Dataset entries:
○ ○ ○
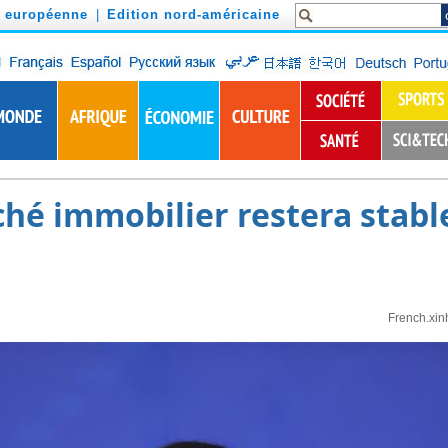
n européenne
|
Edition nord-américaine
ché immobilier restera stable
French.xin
○ ○ ○
ASSIGNMENT:
Convert the text lines from all of the records into a JSON list of strings, one string per line, with blank lines left out. Don't include the pictures in the answer.

WORKED SOLUTION:
[
  "n européenne",
  "|",
  "Edition nord-américaine",
  "ché immobilier restera stable",
  "French.xin"
]